Untitled bears catalogue number 19092 on the reverse synthetic polymer paint on composition board 65 x 45cm
PROVENANCE: Painted circa 1972 Acquired directly from the artist at Papunya by the original vendor in October 1972 Sotheby's, Aboriginal Art, Sydney, 28-29 July 2003, lot 170 Ebes Collection, Melbourne
An early painting by one of the leading lights of the Papunya movement, this work is no longer accompanied by its documentation.
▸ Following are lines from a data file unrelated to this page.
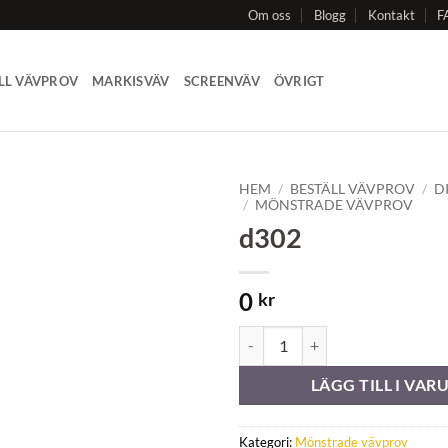
Om oss
Blogg
Kontakt
F
LL VÄVPROV
MARKISVÄV
SCREENVÄV
ÖVRIGT
HEM
/
BESTÄLL VÄVPROV
/
D
/
MÖNSTRADE VÄVPROV
d302
Add to
Wishlist
0
kr
d302 mängd
LÄGG TILL I VA
Kategori:
Mönstrade vävprov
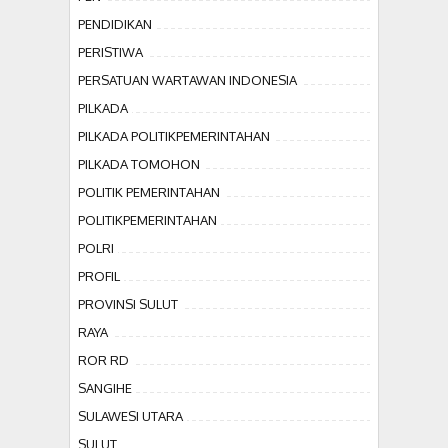
PENDIDIKAN
PERISTIWA
PERSATUAN WARTAWAN INDONESIA
PILKADA
PILKADA POLITIKPEMERINTAHAN
PILKADA TOMOHON
POLITIK PEMERINTAHAN
POLITIKPEMERINTAHAN
POLRI
PROFIL
PROVINSI SULUT
RAYA
ROR RD
SANGIHE
SULAWESI UTARA
SULUT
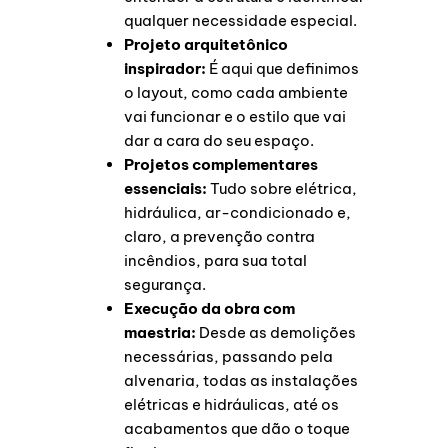
qualquer necessidade especial.
Projeto arquitetônico
inspirador:
É aqui que definimos
o layout, como cada ambiente
vai funcionar e o estilo que vai
dar a cara do seu espaço.
Projetos complementares
essenciais:
Tudo sobre elétrica,
hidráulica, ar-condicionado e,
claro, a prevenção contra
incêndios, para sua total
segurança.
Execução da obra com
maestria:
Desde as demolições
necessárias, passando pela
alvenaria, todas as instalações
elétricas e hidráulicas, até os
acabamentos que dão o toque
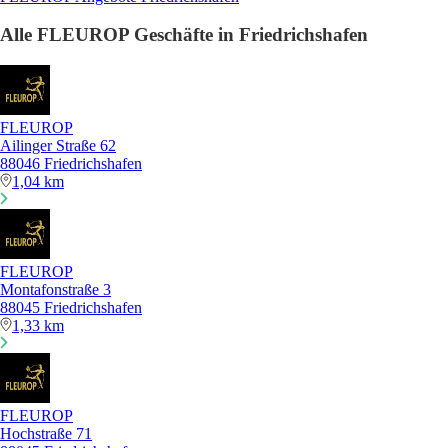
Alle FLEUROP Geschäfte in Friedrichshafen
FLEUROP
Ailinger Straße 62
88046 Friedrichshafen
1,04 km
FLEUROP
Montafonstraße 3
88045 Friedrichshafen
1,33 km
FLEUROP
Hochstraße 71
Nonetheless, the composition based on a prominent X form with a circular waterhole or site at its central juncture is often referred to by Geoffrey Bardon as a Travelling Dreaming, in other words the image tracks the journey of ancestors across the landscape; see for example a work by that title by Namarari executed in 1972 in Bardon, G. and J. Bardon, Papunya, A Place Made After the Story: The Beginnings of the Western Desert Painting Movement, Melbourne: The Miegunyah Press, 2004, painting 153, p.237. Porcupine Moon Dreaming, c.1978 (lot number 39 in this catalogue), is another example.
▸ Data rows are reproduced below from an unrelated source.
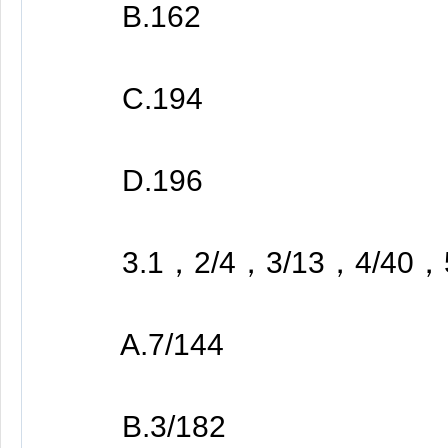
B.162
C.194
D.196
3.1，2/4，3/13，4/40，
A.7/144
B.3/182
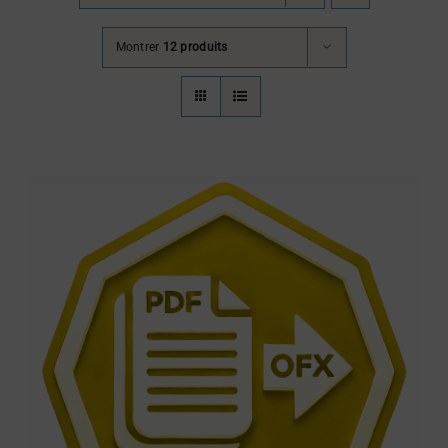
Montrer
12 produits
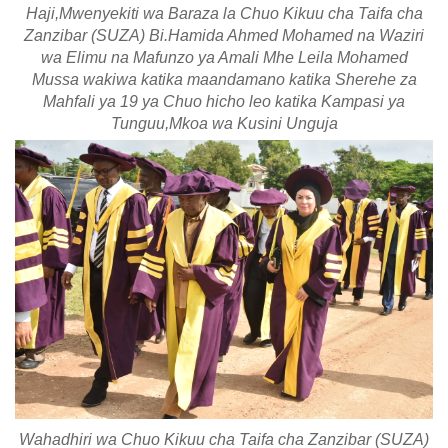
Haji,Mwenyekiti wa Baraza la Chuo Kikuu cha Taifa cha
Zanzibar (SUZA) Bi.Hamida Ahmed Mohamed na Waziri
wa Elimu na Mafunzo ya Amali Mhe Leila Mohamed
Mussa wakiwa katika maandamano katika Sherehe za
Mahfali ya 19 ya Chuo hicho leo katika Kampasi ya
Tunguu,Mkoa wa Kusini Unguja
Wahadhiri wa Chuo Kikuu cha Taifa cha Zanzibar (SUZA)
The compositional structure, seen in isolation as in this painting, is a detail of the classic grid structures of Pintupi paintings, denoting the pathways of ancestors to various sites of significance. This repeated form became the hallmark of some of the earliest monumental canvases of the 1980s by Pintupi painters in works associated with highly esoteric knowledge of the Tingari ancestors, such as Willy Tjungurrayi's Tingari Story, 1986, in the collection of the Art Gallery of New South Wales (illustrated in Perkins, H. and H. Fink (eds), Papunya Tula: Genesis and Genius, Sydney: Art Gallery of New South Wales in association with Papunya Tula Artists, 2000, pp.96-7). In fact this painting bears similarities of design and palette to a contemporaneous work by Namarari about the Tingari Tingari cycle Dreaming Journey, 1972 illustrated in Ryan, J, J. Kean et al, Tjukurrtjanu: Origins of Western Desert art, Melbourne: National Gallery of Victoria, 2011, p.174, and in Bardon and Bardon, 2004, painting 151, p.235.
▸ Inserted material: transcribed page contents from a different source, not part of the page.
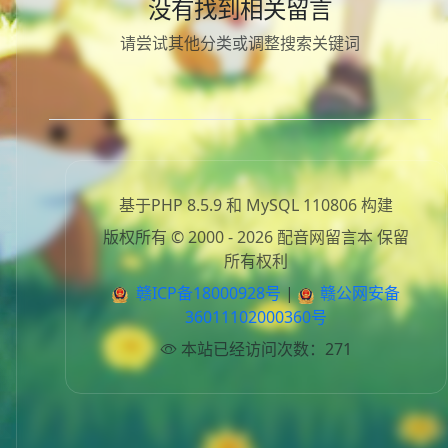
没有找到相关留言
请尝试其他分类或调整搜索关键词
基于PHP 8.5.9 和 MySQL 110806 构建
版权所有 © 2000 - 2026 配音网留言本 保留
所有权利
赣ICP备18000928号
|
赣公网安备
36011102000360号
本站已经访问次数：271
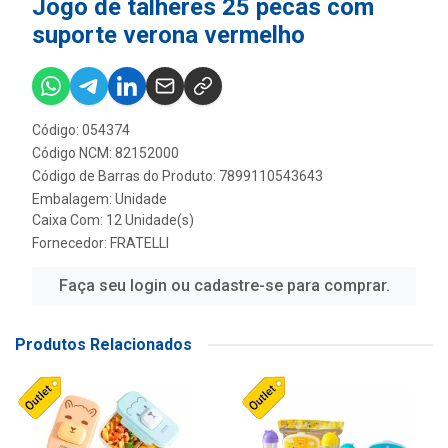
Jogo de talheres 25 pecas com
suporte verona vermelho
Código: 054374
Código NCM: 82152000
Código de Barras do Produto: 7899110543643
Embalagem: Unidade
Caixa Com: 12 Unidade(s)
Fornecedor:
FRATELLI
Faça seu login ou cadastre-se para comprar.
Produtos Relacionados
Namarari's tapestry of dotted forms also presages his pictorially minimal series of paintings of the 1990s based on the Tjunginpa Mouse ancestors as in the Art Gallery of New South Wales' Untitled (Tjunginpa Mouse Dreaming), 1998, (illustrated in Perkins, H. and M. West (eds.), One Sun, One Moon: Aboriginal Art in Australia, Sydney: Art Gallery of New South Wales, 2007, p.185).